▶ [What you need to do]: Determine how many lines in the entries below contain the string "smart", treating uppercase and lowercase letters as distinct, and state only that number.
══ Provided records ══
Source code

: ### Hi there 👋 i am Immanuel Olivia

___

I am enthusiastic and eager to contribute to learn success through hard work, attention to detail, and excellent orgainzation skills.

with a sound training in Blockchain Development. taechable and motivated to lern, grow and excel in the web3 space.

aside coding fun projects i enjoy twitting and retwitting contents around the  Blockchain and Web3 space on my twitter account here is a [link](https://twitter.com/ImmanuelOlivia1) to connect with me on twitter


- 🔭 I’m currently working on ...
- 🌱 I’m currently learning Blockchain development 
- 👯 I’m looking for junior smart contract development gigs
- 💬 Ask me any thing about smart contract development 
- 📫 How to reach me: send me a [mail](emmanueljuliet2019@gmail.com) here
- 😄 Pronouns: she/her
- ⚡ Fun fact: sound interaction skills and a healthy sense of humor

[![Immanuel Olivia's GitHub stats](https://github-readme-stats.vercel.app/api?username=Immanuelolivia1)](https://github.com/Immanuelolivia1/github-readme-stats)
═══
▶ [Solution to this exercise]: 2